Background information
- Also known as: Buster Smallgoods
- Born: Guy Bernard Maddison 31 March 1965 (age 60) Perth, Western Australia, Australia
- Genres: Garage punk, punk rock
- Occupation(s): Musician, nurse
- Instrument(s): Bass guitar, vocals, guitar
- Years active: 1985–present
- Labels: Black Eye, Sub Pop, Amphetamine Reptile
- Member of: Mudhoney
- Formerly of: Greenhouse Effect; Lubricated Goat; the Unconscious Collective; Merge; Monroe’s Fur; Bloodloss; Bushpig; Tall Poppies; the Bricklane;

= Guy Maddison =

Australian musician (born 1965)

Guy Bernard Maddison (born 31 March 1965) is an Australian punk and grunge musician. From 1986 to 1989 he worked as a member of noise rock group Lubricated Goat and appeared on their album Paddock of Love. He was a member of Bloodloss (1993–1997), a blues-punk band, alongside Mark Arm on vocals. From 2001 Maddison is the bass guitarist of the United States–based grunge band, Mudhoney (which includes Arm), and has worked on their studio albums, Since We've Become Translucent (2002), Under a Billion Suns (2006), The Lucky Ones (2008), Vanishing Point (2013), Digital Garbage (2018) and Plastic Eternity (2023).

==Career==

=== 1980s ===
Guy Maddison played in mid-1980s Perth-based punk group, Greenhouse Effect, with Paul Gill on guitar and Dave Brockwell on drums. By 1986 he moved to Sydney, he played bass guitar for noise rock band Lubricated Goat, sometimes under the pseudonym Buster Smallgoods, recording one album, Paddock of Love (July 1988). In 2003 Maddison recalled meeting Stu Spasm (aka Stuart Grey) by chance, "I was crossing the road one day on Cleveland Street ... and Stuart yelled out to me ... he asked me if I was doing anything and if I’d like to play the bass in Lubricated Goat" – they had previously met when Spasm was recording tracks in Perth with an earlier version of Lubricated Goat. The line-up of Lubricated Goat for Paddock of Love, alongside Maddison on bass guitar, and Spasm on vocals, guitar, synthesiser and bass guitar; were Pete Hartley on bass guitar and guitar; and Brett Ford on drums. In November 1988 the band lip-synched a nude performance of their track, "In the Raw", on the Australian Broadcasting Corporation TV program Blah Blah Blah, an event which created national media outrage. In 2009 Cousin Creep, an alternative music journalist, directed a documentary film, In the Raw, about the event.

* _Work instructions_
Translate this sentence from the Guy Maddison profile into Spanish: "Guy Bernard Maddison (born 31 March 1965) is an Australian punk and grunge musician."

* _Information shown_
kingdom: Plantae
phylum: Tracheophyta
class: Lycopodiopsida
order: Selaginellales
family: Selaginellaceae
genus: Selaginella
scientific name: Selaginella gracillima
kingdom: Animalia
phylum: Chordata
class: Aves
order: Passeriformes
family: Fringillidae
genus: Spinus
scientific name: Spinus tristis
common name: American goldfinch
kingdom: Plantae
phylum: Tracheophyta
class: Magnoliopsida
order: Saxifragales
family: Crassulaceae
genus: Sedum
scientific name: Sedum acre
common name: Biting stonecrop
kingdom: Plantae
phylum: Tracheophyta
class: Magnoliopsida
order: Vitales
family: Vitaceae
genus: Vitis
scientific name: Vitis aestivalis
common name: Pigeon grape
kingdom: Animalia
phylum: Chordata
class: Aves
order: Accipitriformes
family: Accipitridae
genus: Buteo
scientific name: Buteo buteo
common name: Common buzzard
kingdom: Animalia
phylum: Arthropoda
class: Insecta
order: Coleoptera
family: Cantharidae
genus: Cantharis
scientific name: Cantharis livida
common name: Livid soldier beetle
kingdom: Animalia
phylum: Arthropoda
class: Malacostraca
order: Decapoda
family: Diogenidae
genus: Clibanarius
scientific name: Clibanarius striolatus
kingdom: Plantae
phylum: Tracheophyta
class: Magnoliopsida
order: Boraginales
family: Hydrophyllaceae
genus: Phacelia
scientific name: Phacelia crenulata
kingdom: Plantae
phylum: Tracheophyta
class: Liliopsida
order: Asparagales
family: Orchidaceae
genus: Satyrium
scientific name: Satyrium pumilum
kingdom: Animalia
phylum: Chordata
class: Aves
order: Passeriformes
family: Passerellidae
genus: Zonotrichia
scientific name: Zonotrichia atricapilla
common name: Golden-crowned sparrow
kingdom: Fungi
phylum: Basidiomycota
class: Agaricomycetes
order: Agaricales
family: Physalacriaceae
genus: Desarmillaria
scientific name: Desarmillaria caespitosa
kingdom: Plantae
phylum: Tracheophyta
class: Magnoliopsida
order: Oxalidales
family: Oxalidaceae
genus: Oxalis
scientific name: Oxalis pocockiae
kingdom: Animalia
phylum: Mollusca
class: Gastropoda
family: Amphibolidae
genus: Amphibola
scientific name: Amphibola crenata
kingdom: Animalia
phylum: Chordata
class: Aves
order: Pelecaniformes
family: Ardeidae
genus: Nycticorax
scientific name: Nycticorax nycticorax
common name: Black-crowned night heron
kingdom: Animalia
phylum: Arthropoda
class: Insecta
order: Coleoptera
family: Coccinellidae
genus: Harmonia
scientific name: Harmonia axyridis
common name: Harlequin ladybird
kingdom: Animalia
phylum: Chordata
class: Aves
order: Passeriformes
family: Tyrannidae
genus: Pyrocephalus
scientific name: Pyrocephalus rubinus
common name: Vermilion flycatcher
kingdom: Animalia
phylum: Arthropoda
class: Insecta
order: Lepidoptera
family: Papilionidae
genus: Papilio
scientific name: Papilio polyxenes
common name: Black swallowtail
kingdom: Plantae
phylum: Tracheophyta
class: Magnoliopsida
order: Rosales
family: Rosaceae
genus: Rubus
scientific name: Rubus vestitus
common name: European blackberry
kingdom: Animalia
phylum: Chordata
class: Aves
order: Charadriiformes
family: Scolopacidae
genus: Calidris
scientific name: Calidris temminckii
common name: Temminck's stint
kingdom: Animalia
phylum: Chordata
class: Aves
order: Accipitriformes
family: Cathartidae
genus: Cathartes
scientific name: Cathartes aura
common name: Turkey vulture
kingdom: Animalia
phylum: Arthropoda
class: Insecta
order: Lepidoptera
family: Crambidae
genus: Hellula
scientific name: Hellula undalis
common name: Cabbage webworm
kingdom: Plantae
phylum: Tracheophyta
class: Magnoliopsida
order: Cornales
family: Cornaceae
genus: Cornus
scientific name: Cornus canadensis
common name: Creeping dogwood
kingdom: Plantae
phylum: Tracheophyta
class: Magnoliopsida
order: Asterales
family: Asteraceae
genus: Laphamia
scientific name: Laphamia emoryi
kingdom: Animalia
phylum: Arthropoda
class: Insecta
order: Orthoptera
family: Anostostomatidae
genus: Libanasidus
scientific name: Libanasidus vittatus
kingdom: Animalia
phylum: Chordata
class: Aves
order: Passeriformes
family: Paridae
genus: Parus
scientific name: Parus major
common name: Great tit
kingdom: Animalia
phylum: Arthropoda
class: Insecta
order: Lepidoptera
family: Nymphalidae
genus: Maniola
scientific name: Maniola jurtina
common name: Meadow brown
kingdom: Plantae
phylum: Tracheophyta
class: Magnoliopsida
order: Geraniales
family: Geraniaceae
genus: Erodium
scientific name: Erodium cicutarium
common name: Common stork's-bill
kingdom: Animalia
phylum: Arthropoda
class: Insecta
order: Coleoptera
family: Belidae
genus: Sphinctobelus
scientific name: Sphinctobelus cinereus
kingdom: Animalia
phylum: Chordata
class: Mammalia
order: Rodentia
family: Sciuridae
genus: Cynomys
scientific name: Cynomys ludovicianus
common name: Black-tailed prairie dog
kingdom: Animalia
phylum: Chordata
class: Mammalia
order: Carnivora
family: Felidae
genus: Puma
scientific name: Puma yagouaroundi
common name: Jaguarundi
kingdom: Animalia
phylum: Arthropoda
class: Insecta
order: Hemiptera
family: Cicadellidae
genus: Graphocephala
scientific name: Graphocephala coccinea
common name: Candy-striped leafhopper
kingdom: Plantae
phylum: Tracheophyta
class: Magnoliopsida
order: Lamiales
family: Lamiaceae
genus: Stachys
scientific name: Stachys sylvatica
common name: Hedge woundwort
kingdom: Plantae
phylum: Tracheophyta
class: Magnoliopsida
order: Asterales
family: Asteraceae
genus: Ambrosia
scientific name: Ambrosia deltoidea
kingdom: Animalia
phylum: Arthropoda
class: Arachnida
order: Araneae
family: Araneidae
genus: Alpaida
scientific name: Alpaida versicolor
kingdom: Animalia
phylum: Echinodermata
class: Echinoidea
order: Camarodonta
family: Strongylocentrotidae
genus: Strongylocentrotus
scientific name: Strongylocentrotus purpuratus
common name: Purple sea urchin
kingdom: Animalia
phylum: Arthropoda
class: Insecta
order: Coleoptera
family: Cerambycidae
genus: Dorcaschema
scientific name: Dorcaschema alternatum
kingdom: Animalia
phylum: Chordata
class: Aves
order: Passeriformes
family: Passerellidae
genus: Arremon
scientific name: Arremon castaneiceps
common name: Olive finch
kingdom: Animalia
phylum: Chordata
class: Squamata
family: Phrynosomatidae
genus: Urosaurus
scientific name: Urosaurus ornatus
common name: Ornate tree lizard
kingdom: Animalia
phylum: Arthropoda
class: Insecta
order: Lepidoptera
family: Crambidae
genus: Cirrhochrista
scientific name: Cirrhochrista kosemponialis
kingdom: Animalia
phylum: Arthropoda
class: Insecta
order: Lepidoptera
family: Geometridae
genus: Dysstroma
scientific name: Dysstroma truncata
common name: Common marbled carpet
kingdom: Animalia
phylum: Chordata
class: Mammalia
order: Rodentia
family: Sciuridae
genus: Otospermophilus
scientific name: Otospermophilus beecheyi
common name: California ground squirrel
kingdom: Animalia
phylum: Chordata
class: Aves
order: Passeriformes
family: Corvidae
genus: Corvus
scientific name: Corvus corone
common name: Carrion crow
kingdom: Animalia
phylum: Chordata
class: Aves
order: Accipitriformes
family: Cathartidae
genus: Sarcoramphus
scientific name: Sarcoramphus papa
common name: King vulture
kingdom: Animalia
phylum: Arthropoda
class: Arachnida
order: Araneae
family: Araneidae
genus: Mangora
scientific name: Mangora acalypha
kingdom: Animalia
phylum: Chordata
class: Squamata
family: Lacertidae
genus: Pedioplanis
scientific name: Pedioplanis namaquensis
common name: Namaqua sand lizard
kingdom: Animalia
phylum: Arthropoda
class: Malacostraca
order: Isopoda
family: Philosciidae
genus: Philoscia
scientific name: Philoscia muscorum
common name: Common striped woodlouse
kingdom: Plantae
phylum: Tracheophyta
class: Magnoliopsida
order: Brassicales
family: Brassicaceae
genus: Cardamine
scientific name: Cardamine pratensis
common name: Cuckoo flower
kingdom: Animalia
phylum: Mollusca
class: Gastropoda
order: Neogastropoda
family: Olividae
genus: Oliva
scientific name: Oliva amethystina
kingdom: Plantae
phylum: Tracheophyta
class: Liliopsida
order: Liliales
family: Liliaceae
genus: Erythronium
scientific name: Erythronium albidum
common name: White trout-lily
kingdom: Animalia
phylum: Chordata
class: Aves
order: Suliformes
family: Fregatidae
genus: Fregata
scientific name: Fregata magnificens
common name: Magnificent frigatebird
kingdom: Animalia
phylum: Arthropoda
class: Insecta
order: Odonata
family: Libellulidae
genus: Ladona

* _Expected output_
Guy Bernard Maddison (nacido el 31 de marzo de 1965) es un músico australiano de punk y grunge.